**KUTIPAN DOKUMEN**
• • •

I. PENDAHULUAN
Doktrin Ibn ‘Arabi tentang Wahdatul Wujud
telah mewarnai keragaman pemikiran tentang sufistis. Dan juga merupakan
tokoh tasawuf yang fenomenal dalam peradaban Islam. Pemikirannya juga
spiritualis yang berkelahiran Spanyol kali ini menghentak-hentak
kesadaran dan kemapanan. Terlebih tema-tema yang diusung menyangkut
hakikat dan makna hidup yang tak pernah berhenti. Karena
terpinggirkannya pemikiran dan ajaran Ibn ‘Arabi adalah terbatasnya para
pengikutnya dan literatur yang tersebar dan karakteristik dengan bahasa
agama yang berbenturan dengan bahasa budaya perpaduan dan tradisi
tasawuf dengan mengekspresikan pengalaman, penghayatan komitmen dan
konsep keragaman dimensi metafisis transendental.
II. PEMBAHASAN
A. Biografi Ibn al-‘Arabi
Muhyi-d-din
Muhammad ibn Ali ibn Muhammad ibn al-Arabi al-Hatimi ath-Tha’i
al-Andalusi, yang telah terpilih untuk menjadi simbol kesucian Muhammad
yang dilahirkan di Murcle, Andalusia,
Spanyol. Pada abad 27 Ramadhan 560 atau 7 Agustus 1165 di lingkungan
keluarga yang berketurunan Arab. Dan kegiatan duniawi beliau yang amat
banyak jumlahnya dan berakhir pada 28 Rabi’utsani 638 atau 16 November 1246.
Dan dia dalam suatu perjalanannya panjang dia telah membawa beliau dari
Sevilla, tempat keluarganya bermukim pada 568/1173 sampai di Damas,
tempat peristirahatan terakhir beliau sampai sekarang masih dikunjungi
orang-orang peziarah. Pada tahun 578 Ibn al-Arabi mulai belajar agama
dengan usia yang masih muda. Beliau mempelajari al-Qur’an di bawah
bimbingan Ibn Safi al-Lakhimi (meninggal 589/1189) yang mengajarkan
haditsnya.[1]
Selama menetap di Seville,
Ibn al-Arabi dengan memanfaatkan perjalanannya untuk mengunjungi para
sufi dan sarjana terkemuka. Salah satu kunjungannya yang sangat
mengesankan ialah ketika berjumpa dengan Ibn Rusyd (w. 595 / 1198) di
Cordova. Percakapannya dengan filsuf besar ini membuktikan
kecermelangannya yang luar biasa dalam wawasan spiritual dan
intelektual. Di antara guru-guru spiritual Ibn al-Arabi terdapat dua
wanita lanjut usia : Yasamin (sering pula disebut dengan Syams) dari
Marchena dan Fatimah dari Cordova. Ia sangat mengagumi kedua wanita itu
dan mengakui jasa mereka dalam memperkaya kehidupan spiritualnya. Pada
perjalanannya tahun 590/1193 dia mengadakan perjalanan itu pertama kali
Ibn al-‘Arabi ke semenanjung Iberia. Di sana
dia belajar Khal al-Na’ Laya (melepas dua sandal) oleh Ibn Qasi,
pemimpin sufi yang melakukan pemberontakan terhadap dinasti
al-Munabbitin di Algerve. Ia kemudian menulis karya dengan berbagai
komentar. Dan yang sama ia juga mengunjungi ‘Abd al-Aziz al-Mahdawi,
dengan dikirimnya ruh al-Quds, al-Kinani, guru al-Mahdawi, dengan ajaran
al-Kumi dan al-Mawruri.[2]
Adapun
beberapa fase untuk mengikuti jalan sufi adalah fase-fase yang
mempercepat pemberanian diri untuk menjadi seorang sufi di antaranya
yaitu :
1. Fase persiapan dan pembentukan diri
Selama
berada di Sevilla, Ibn al-‘Arabi di masa mudanya sering melakukan
perjalanan ke sebuah tempat di Spanyol dan Afrika Utara, kesempatan
tersebut di pergunakan untuk Ibn Rusyd serta dua gurunya.

• • •

**DATA UNTUK DIANALISIS**
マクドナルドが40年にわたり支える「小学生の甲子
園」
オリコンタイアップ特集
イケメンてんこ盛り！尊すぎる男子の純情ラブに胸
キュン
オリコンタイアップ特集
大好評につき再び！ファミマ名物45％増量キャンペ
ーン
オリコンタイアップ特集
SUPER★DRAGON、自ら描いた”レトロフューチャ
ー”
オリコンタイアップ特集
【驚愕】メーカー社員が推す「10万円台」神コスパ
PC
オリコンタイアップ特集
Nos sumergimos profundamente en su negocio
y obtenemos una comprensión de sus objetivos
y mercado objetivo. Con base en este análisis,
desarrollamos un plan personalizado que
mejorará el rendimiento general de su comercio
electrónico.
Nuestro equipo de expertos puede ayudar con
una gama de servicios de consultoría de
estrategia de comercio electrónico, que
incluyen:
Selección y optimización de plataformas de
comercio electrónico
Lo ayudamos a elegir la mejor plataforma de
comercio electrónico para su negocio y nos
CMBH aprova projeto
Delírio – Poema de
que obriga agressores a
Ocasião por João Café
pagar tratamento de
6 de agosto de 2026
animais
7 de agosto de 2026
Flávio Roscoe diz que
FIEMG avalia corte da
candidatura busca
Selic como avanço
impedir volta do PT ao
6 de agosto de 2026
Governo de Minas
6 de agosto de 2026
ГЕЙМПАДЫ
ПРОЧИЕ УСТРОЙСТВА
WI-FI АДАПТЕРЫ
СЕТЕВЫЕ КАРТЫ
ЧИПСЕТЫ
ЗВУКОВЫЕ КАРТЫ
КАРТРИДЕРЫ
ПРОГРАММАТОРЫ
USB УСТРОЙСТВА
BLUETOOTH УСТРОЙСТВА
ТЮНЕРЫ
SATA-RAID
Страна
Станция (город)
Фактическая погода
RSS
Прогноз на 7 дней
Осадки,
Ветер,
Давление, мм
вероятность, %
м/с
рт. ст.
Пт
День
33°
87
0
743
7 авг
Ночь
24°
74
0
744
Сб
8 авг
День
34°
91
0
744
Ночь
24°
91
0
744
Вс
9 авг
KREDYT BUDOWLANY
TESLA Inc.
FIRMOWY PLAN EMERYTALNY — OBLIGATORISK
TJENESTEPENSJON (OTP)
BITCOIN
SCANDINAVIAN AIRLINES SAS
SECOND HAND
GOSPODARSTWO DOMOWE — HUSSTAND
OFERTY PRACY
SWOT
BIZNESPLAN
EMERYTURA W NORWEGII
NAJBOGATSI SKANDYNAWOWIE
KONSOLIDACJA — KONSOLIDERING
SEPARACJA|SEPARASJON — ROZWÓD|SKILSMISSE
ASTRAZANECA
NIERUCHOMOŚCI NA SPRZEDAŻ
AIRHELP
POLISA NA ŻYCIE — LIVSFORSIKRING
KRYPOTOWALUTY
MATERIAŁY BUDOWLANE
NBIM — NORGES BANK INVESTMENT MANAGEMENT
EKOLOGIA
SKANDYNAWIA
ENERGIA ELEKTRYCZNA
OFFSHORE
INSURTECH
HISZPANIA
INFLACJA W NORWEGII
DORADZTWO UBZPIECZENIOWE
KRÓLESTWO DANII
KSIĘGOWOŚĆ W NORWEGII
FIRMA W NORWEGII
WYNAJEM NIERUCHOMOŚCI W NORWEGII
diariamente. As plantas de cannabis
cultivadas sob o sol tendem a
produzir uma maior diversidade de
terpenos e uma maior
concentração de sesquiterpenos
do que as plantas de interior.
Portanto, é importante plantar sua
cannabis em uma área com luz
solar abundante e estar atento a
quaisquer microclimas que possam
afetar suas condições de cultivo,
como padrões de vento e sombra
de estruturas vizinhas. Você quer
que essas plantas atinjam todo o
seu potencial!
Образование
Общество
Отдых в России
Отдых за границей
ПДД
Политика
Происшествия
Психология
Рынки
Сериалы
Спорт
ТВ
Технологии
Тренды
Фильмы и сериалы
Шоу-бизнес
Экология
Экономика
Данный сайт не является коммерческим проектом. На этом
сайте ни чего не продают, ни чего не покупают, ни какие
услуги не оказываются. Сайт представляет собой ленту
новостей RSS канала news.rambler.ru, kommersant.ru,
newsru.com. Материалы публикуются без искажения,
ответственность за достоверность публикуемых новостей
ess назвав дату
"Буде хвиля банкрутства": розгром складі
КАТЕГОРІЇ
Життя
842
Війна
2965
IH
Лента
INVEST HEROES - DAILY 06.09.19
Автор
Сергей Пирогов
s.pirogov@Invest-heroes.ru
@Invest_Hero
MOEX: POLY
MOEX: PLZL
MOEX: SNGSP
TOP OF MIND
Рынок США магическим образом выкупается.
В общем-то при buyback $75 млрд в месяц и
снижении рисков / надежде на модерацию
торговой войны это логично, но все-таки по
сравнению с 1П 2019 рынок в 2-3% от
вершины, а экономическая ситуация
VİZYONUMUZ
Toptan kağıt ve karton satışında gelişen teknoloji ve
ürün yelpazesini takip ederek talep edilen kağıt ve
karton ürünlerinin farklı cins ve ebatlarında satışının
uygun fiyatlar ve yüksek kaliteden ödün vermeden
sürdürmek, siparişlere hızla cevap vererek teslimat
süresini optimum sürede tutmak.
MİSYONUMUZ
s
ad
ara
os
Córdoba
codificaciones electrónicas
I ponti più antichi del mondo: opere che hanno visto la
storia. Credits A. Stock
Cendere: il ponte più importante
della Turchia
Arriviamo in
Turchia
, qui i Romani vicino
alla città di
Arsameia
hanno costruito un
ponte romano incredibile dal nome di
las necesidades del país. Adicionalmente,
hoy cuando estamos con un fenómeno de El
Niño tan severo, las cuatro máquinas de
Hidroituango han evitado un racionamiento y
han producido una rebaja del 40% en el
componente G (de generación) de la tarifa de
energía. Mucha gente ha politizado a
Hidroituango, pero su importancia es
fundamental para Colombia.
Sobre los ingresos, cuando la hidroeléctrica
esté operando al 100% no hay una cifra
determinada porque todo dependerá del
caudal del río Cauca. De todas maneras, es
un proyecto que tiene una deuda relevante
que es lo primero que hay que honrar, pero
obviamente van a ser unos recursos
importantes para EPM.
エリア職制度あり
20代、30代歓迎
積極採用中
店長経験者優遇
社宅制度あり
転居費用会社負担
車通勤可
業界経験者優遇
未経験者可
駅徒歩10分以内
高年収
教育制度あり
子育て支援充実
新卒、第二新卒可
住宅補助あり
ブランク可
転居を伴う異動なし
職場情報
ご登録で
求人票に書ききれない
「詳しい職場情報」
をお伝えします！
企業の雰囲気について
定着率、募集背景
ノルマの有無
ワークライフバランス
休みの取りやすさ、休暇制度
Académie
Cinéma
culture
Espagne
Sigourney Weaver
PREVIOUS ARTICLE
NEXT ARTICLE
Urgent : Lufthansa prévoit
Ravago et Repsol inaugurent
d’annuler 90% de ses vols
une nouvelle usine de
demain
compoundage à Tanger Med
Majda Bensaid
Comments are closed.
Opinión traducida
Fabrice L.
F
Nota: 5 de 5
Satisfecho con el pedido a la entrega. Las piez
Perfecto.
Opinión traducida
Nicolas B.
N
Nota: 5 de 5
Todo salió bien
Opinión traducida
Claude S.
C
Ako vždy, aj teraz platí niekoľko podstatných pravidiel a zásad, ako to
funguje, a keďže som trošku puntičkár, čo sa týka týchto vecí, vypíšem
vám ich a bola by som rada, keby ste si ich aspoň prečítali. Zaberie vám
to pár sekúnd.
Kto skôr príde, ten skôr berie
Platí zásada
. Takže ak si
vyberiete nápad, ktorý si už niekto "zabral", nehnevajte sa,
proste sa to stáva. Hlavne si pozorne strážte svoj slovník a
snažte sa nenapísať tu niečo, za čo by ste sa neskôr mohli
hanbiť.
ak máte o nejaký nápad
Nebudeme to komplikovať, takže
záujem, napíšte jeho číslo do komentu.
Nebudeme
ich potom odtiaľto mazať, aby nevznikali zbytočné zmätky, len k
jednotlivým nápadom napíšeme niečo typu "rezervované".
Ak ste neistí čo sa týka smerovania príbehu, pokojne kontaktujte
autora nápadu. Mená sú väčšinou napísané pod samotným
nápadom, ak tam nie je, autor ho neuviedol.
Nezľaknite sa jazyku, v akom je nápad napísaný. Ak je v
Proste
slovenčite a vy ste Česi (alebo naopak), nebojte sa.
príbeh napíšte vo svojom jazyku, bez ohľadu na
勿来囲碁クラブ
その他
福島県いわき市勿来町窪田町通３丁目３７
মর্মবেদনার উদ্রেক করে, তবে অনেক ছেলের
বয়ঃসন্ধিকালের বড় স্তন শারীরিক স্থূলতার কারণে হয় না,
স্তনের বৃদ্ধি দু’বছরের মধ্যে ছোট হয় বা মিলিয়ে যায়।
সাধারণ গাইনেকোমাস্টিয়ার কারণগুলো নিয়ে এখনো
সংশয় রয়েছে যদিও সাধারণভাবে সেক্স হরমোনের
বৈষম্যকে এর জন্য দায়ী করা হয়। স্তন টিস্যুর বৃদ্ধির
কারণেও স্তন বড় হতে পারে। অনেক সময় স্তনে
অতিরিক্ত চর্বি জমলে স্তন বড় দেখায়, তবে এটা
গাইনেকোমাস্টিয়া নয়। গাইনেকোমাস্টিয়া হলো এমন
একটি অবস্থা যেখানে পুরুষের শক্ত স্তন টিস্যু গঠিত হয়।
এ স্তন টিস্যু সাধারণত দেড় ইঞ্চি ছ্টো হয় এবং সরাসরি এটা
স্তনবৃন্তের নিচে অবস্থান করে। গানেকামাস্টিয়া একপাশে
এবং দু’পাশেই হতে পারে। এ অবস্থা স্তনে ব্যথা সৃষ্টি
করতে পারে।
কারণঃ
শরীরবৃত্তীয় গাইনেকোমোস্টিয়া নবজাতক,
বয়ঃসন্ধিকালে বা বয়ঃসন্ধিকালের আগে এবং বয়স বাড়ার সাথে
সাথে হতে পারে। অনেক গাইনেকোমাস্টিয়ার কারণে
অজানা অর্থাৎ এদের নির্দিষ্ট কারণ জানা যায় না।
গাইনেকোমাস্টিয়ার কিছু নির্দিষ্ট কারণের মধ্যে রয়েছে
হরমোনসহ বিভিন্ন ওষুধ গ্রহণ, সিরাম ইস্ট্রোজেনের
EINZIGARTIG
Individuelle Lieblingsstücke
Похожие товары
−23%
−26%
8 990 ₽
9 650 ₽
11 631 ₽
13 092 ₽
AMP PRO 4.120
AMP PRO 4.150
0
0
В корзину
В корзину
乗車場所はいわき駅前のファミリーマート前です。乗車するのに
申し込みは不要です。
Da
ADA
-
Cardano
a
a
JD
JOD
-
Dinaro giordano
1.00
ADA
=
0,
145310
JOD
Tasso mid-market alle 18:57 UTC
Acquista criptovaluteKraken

• • •

**TUGAS YANG DIMINTA**
1. Salin ulang bagian teks tentang Ibn al-‘Arabi, dimulai dari "I. PENDAHULUAN" dan berlanjut sampai "dimensi metafisis transendental.".
2. Jawablah pertanyaan berikut berdasarkan teks tentang Ibn al-‘Arabi.
(a) Di kota mana Ibn al-‘Arabi berjumpa dengan Ibn Rusyd?
(b) Di bawah bimbingan siapa Ibn al-‘Arabi mempelajari al-Qur’an?
(c) Siapa dua wanita lanjut usia yang termasuk guru spiritualnya, dan dari mana asal masing-masing?
3. Tentukan apakah setiap pernyataan berikut sesuai dengan teks tentang Ibn al-‘Arabi. Jawab ya atau tidak, lalu kutip kata-kata teks yang menjadi dasarnya.
(a) Kegiatan duniawi Ibn al-‘Arabi berakhir pada 16 November 1246.
(b) Tempat peristirahatan terakhir Ibn al-‘Arabi berada di Sevilla.
(c) Ibn Qasi adalah pemimpin sufi yang memberontak terhadap dinasti al-Munabbitin.
Kerjakan semua tugas hanya berdasarkan teks tentang Ibn al-‘Arabi.

**JAWABAN YANG DIBERIKAN**
1.
I. PENDAHULUAN
Doktrin Ibn ‘Arabi tentang Wahdatul Wujud
telah mewarnai keragaman pemikiran tentang sufistis. Dan juga merupakan
tokoh tasawuf yang fenomenal dalam peradaban Islam. Pemikirannya juga
spiritualis yang berkelahiran Spanyol kali ini menghentak-hentak
kesadaran dan kemapanan. Terlebih tema-tema yang diusung menyangkut
hakikat dan makna hidup yang tak pernah berhenti. Karena
terpinggirkannya pemikiran dan ajaran Ibn ‘Arabi adalah terbatasnya para
pengikutnya dan literatur yang tersebar dan karakteristik dengan bahasa
agama yang berbenturan dengan bahasa budaya perpaduan dan tradisi
tasawuf dengan mengekspresikan pengalaman, penghayatan komitmen dan
konsep keragaman dimensi metafisis transendental.

2.
(a) Di Cordova.
(b) Di bawah bimbingan Ibn Safi al-Lakhimi.
(c) Yasamin (sering pula disebut Syams) dari Marchena dan Fatimah dari Cordova.

3.
(a) Ya: "berakhir pada 28 Rabi’utsani 638 atau 16 November 1246"
(b) Tidak: "sampai di Damas, tempat peristirahatan terakhir beliau"
(c) Ya: "pemimpin sufi yang melakukan pemberontakan terhadap dinasti al-Munabbitin di Algerve"